[[ EXTRACTED DATA, beginning ]]
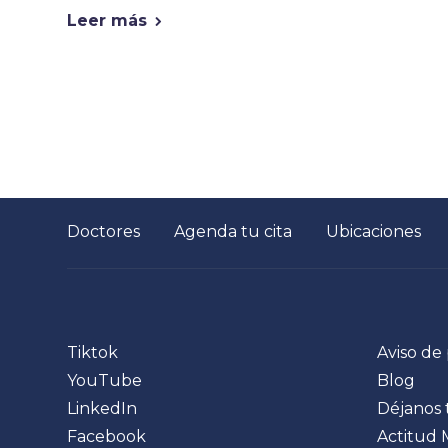
Leer más
Doctores
Agenda tu cita
Ubicaciones
Tiktok
Aviso de
YouTube
Blog
LinkedIn
Déjanos 
Facebook
Actitud 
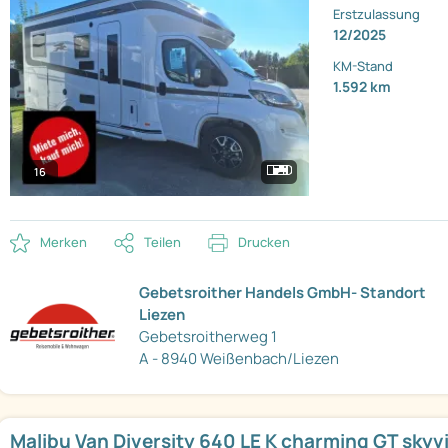
Erstzulassung
12/2025
KM-Stand
1.592 km
16
Merken
Teilen
Drucken
Gebetsroither Handels GmbH- Standort
Liezen
Gebetsroitherweg 1
A - 8940 Weißenbach/Liezen
Malibu Van Diversity 640 LE K charming GT skyv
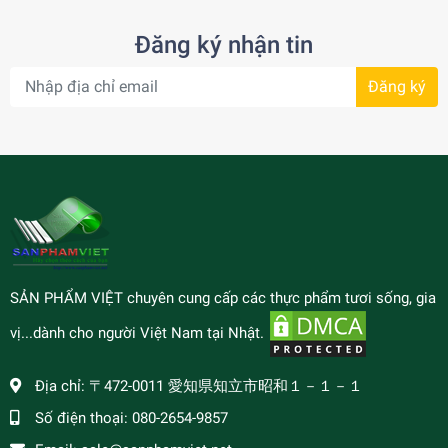
Đăng ký nhận tin
Đăng ký
SẢN PHẨM VIỆT chuyên cung cấp các thực phẩm tươi sống, gia
vị...dành cho người Việt Nam tại Nhật.
Địa chỉ:
〒472-0011 愛知県知立市昭和１－１－１
Số điện thoại:
080-2654-9857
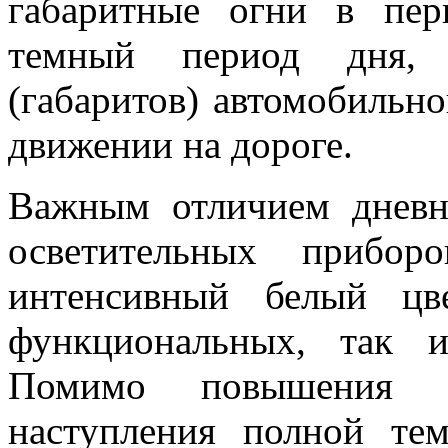
габаритные огни в пер
темный период дня, 
(габаритов) автомобильно
движении на дороге.
Важным отличием дневн
осветительных прибор
интенсивный белый цв
функциональных, так и
Помимо повышения в
наступления полной те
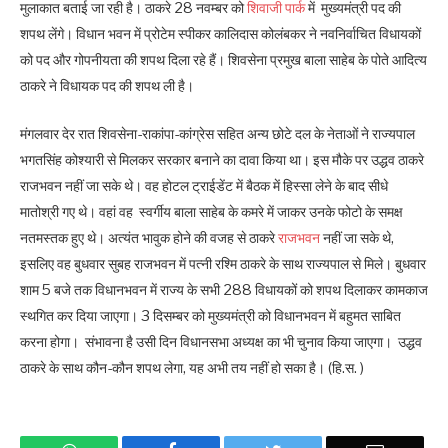
मुलाकात बताई जा रही है। ठाकरे 28 नवम्बर को
शिवाजी पार्क
में मुख्यमंत्री पद की
शपथ लेंगे। विधान भवन में प्रोटेम स्पीकर कालिदास कोलंबकर ने नवनिर्वाचित विधायकों
को पद और गोपनीयता की शपथ दिला रहे हैं। शिवसेना प्रमुख बाला साहेब के पोते आदित्य
ठाकरे ने विधायक पद की शपथ ली है।
मंगलवार देर रात शिवसेना-राकांपा-कांग्रेस सहित अन्य छोटे दल के नेताओं ने राज्यपाल
भगतसिंह कोश्यारी से मिलकर सरकार बनाने का दावा किया था। इस मौके पर उद्धव ठाकरे
राजभवन नहीं जा सके थे। वह होटल ट्राईडेंट में बैठक में हिस्सा लेने के बाद सीधे
मातोश्री गए थे। वहां वह स्वर्गीय बाला साहेब के कमरे में जाकर उनके फोटो के समक्ष
नतमस्तक हुए थे। अत्यंत भावुक होने की वजह से ठाकरे
राजभवन
नहीं जा सके थे,
इसलिए वह बुधवार सुबह राजभवन में पत्नी रश्मि ठाकरे के साथ राज्यपाल से मिले। बुधवार
शाम 5 बजे तक विधानभवन में राज्य के सभी 288 विधायकों को शपथ दिलाकर कामकाज
स्थगित कर दिया जाएगा। 3 दिसम्बर को मुख्यमंत्री को विधानभवन में बहुमत साबित
करना होगा। संभावना है उसी दिन विधानसभा अध्यक्ष का भी चुनाव किया जाएगा। उद्धव
ठाकरे के साथ कौन-कौन शपथ लेगा, यह अभी तय नहीं हो सका है। (हि.स. )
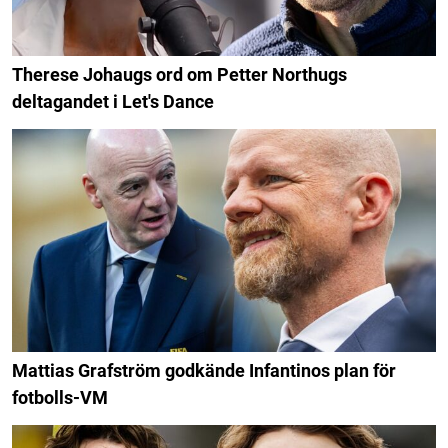
Therese Johaugs ord om Petter Northugs
deltagandet i Let's Dance
Mattias Grafström godkände Infantinos plan för
fotbolls-VM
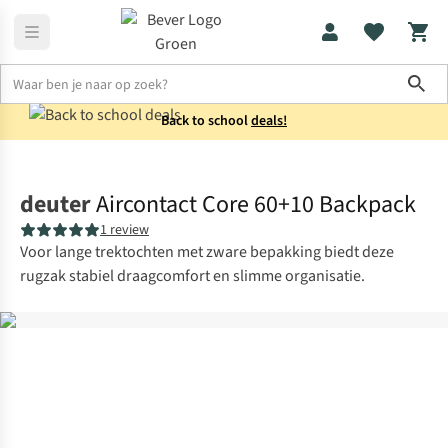
Sho
Back to school
deals!
Rugzakken
Trekkingrugzakken
deuter
Aircontact Core 60+10 Backpack
1 review
Voor lange trektochten met zware bepakking biedt deze
rugzak stabiel draagcomfort en slimme organisatie.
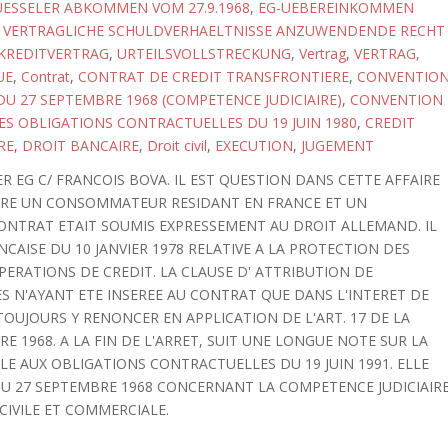
ESSELER ABKOMMEN VOM 27.9.1968
,
EG-UEBEREINKOMMEN
F VERTRAGLICHE SCHULDVERHAELTNISSE ANZUWENDENDE RECHT
KREDITVERTRAG
,
URTEILSVOLLSTRECKUNG
,
Vertrag
,
VERTRAG,
UE
,
Contrat
,
CONTRAT DE CREDIT TRANSFRONTIERE
,
CONVENTIO
DU 27 SEPTEMBRE 1968 (COMPETENCE JUDICIAIRE)
,
CONVENTION
ES OBLIGATIONS CONTRACTUELLES DU 19 JUIN 1980
,
CREDIT
RE
,
DROIT BANCAIRE
,
Droit civil
,
EXECUTION
,
JUGEMENT
LER EG C/ FRANCOIS BOVA. IL EST QUESTION DANS CETTE AFFAIRE
RE UN CONSOMMATEUR RESIDANT EN FRANCE ET UN
ONTRAT ETAIT SOUMIS EXPRESSEMENT AU DROIT ALLEMAND. IL
NCAISE DU 10 JANVIER 1978 RELATIVE A LA PROTECTION DES
RATIONS DE CREDIT. LA CLAUSE D' ATTRIBUTION DE
 N'AYANT ETE INSEREE AU CONTRAT QUE DANS L'INTERET DE
TOUJOURS Y RENONCER EN APPLICATION DE L'ART. 17 DE LA
 1968. A LA FIN DE L'ARRET, SUIT UNE LONGUE NOTE SUR LA
E AUX OBLIGATIONS CONTRACTUELLES DU 19 JUIN 1991. ELLE
U 27 SEPTEMBRE 1968 CONCERNANT LA COMPETENCE JUDICIAIR
CIVILE ET COMMERCIALE.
[[ EXTRACTED DATA, end ]]
> **ACTION ITEM**
Would you retype the entries above in full, exactly as written, minus the pictures?

> **SOLUTION**
Leer más
Doctores
Agenda tu cita
Ubicaciones
Tiktok
Aviso de
YouTube
Blog
LinkedIn
Déjanos 
Facebook
Actitud 
Erstzulassung
12/2025
KM-Stand
1.592 km
16
Merken
Teilen
Drucken
Gebetsroither Handels GmbH- Standort
Liezen
Gebetsroitherweg 1
A - 8940 Weißenbach/Liezen
Malibu Van Diversity 640 LE K charming GT skyv
Đăng ký nhận tin
Đăng ký
SẢN PHẨM VIỆT chuyên cung cấp các thực phẩm tươi sống, gia
vị...dành cho người Việt Nam tại Nhật.
Địa chỉ:
〒472-0011 愛知県知立市昭和１－１－１
Số điện thoại:
080-2654-9857
габаритные огни в пер
темный период дня, 
(габаритов) автомобильно
движении на дороге.
Важным отличием дневн
осветительных прибор
интенсивный белый цв
функциональных, так и
Помимо повышения в
наступления полной те
मुलाकात बताई जा रही है। ठाकरे 28 नवम्बर को
शिवाजी पार्क
में मुख्यमंत्री पद की
शपथ लेंगे। विधान भवन में प्रोटेम स्पीकर कालिदास कोलंबकर ने नवनिर्वाचित विधायकों
को पद और गोपनीयता की शपथ दिला रहे हैं। शिवसेना प्रमुख बाला साहेब के पोते आदित्य
ठाकरे ने विधायक पद की शपथ ली है।
मंगलवार देर रात शिवसेना-राकांपा-कांग्रेस सहित अन्य छोटे दल के नेताओं ने राज्यपाल
भगतसिंह कोश्यारी से मिलकर सरकार बनाने का दावा किया था। इस मौके पर उद्धव ठाकरे
राजभवन नहीं जा सके थे। वह होटल ट्राईडेंट में बैठक में हिस्सा लेने के बाद सीधे
मातोश्री गए थे। वहां वह स्वर्गीय बाला साहेब के कमरे में जाकर उनके फोटो के समक्ष
नतमस्तक हुए थे। अत्यंत भावुक होने की वजह से ठाकरे
राजभवन
नहीं जा सके थे,
इसलिए वह बुधवार सुबह राजभवन में पत्नी रश्मि ठाकरे के साथ राज्यपाल से मिले। बुधवार
शाम 5 बजे तक विधानभवन में राज्य के सभी 288 विधायकों को शपथ दिलाकर कामकाज
स्थगित कर दिया जाएगा। 3 दिसम्बर को मुख्यमंत्री को विधानभवन में बहुमत साबित
करना होगा। संभावना है उसी दिन विधानसभा अध्यक्ष का भी चुनाव किया जाएगा। उद्धव
ठाकरे के साथ कौन-कौन शपथ लेगा, यह अभी तय नहीं हो सका है। (हि.स. )
Therese Johaugs ord om Petter Northugs
deltagandet i Let's Dance
Mattias Grafström godkände Infantinos plan för
fotbolls-VM
Sho
Back to school
deals!
Rugzakken
Trekkingrugzakken
deuter
Aircontact Core 60+10 Backpack
1 review
Voor lange trektochten met zware bepakking biedt deze
rugzak stabiel draagcomfort en slimme organisatie.
ESSELER ABKOMMEN VOM 27.9.1968
,
EG-UEBEREINKOMMEN
F VERTRAGLICHE SCHULDVERHAELTNISSE ANZUWENDENDE RECHT
KREDITVERTRAG
,
URTEILSVOLLSTRECKUNG
,
Vertrag
,
VERTRAG,
UE
,
Contrat
,
CONTRAT DE CREDIT TRANSFRONTIERE
,
CONVENTIO
DU 27 SEPTEMBRE 1968 (COMPETENCE JUDICIAIRE)
,
CONVENTION
ES OBLIGATIONS CONTRACTUELLES DU 19 JUIN 1980
,
CREDIT
RE
,
DROIT BANCAIRE
,
Droit civil
,
EXECUTION
,
JUGEMENT
LER EG C/ FRANCOIS BOVA. IL EST QUESTION DANS CETTE AFFAIRE
RE UN CONSOMMATEUR RESIDANT EN FRANCE ET UN
ONTRAT ETAIT SOUMIS EXPRESSEMENT AU DROIT ALLEMAND. IL
NCAISE DU 10 JANVIER 1978 RELATIVE A LA PROTECTION DES
RATIONS DE CREDIT. LA CLAUSE D' ATTRIBUTION DE
 N'AYANT ETE INSEREE AU CONTRAT QUE DANS L'INTERET DE
TOUJOURS Y RENONCER EN APPLICATION DE L'ART. 17 DE LA
 1968. A LA FIN DE L'ARRET, SUIT UNE LONGUE NOTE SUR LA
E AUX OBLIGATIONS CONTRACTUELLES DU 19 JUIN 1991. ELLE
U 27 SEPTEMBRE 1968 CONCERNANT LA COMPETENCE JUDICIAIR
CIVILE ET COMMERCIALE.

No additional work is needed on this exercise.